== WORK TASK ==
Your task is to gather the lines below that hold the string "jardinera".
[Opening MATERIAL SHOWN section]
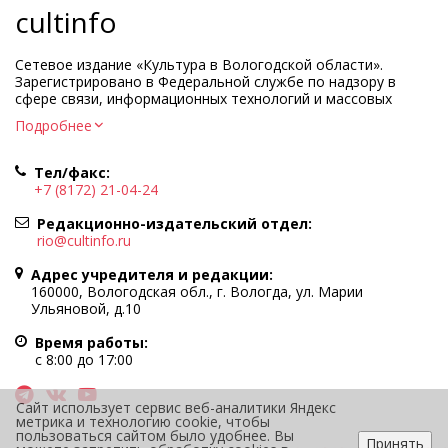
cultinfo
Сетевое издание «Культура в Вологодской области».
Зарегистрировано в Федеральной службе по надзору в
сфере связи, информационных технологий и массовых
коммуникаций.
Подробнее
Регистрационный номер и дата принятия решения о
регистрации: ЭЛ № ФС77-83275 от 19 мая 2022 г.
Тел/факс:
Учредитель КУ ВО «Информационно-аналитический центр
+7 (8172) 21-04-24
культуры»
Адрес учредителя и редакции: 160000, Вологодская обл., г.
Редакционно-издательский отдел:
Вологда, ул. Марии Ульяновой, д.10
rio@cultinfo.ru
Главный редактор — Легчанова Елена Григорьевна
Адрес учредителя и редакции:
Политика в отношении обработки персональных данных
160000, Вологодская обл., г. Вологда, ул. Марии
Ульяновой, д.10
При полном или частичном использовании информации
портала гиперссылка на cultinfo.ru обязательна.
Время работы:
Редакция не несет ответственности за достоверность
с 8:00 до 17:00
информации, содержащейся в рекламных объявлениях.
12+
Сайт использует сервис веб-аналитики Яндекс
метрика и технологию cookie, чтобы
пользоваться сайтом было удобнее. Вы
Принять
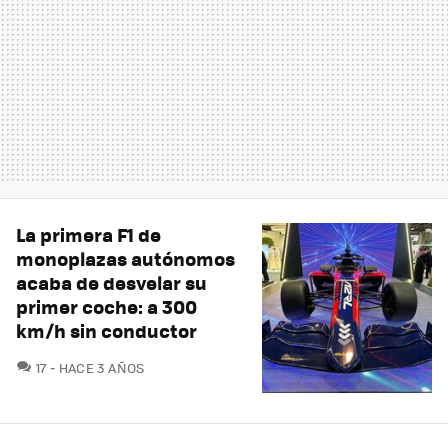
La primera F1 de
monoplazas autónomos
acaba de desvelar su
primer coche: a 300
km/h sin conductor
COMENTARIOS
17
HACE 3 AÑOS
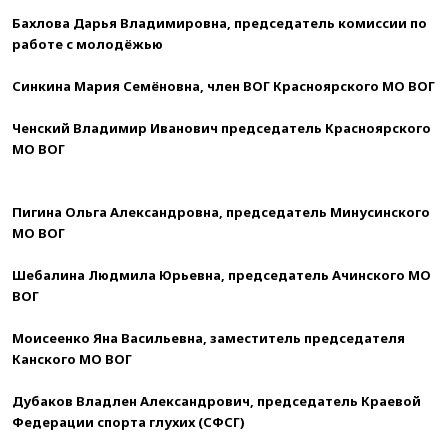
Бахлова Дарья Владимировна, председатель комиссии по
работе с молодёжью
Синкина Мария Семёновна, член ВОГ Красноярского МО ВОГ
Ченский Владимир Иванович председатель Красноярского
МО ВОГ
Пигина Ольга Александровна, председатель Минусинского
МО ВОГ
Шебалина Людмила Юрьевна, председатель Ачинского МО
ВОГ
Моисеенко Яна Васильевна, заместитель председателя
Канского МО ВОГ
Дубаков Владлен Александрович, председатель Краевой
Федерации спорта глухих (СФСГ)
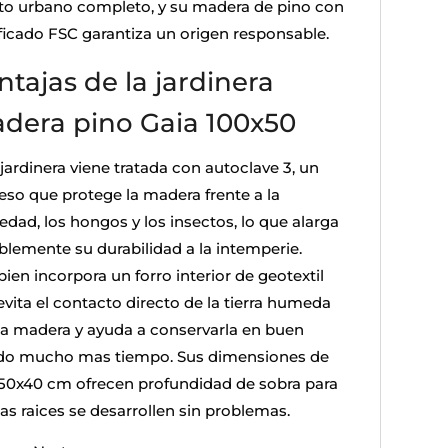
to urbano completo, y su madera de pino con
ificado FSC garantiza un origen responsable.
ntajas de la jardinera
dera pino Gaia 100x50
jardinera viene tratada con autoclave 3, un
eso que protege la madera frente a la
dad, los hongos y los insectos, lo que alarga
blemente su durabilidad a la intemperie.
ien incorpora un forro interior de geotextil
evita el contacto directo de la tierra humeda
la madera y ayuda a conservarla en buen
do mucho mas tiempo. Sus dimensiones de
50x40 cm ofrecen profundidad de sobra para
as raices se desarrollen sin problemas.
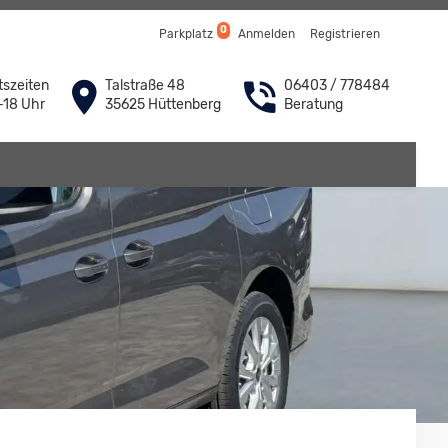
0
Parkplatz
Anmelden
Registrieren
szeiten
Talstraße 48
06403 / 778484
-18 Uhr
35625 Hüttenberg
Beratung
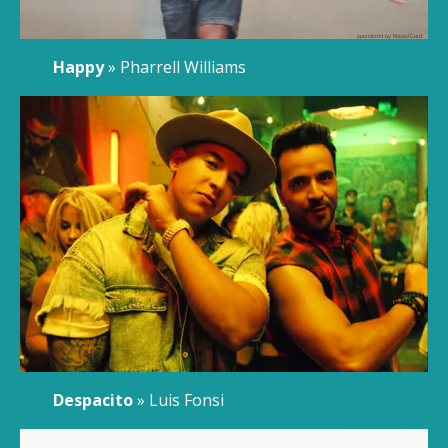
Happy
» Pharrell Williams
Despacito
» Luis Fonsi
[Closing MATERIAL SHOWN section]
== ANSWER TO THIS TASK ==
ntajas de la jardinera
jardinera viene tratada con autoclave 3, un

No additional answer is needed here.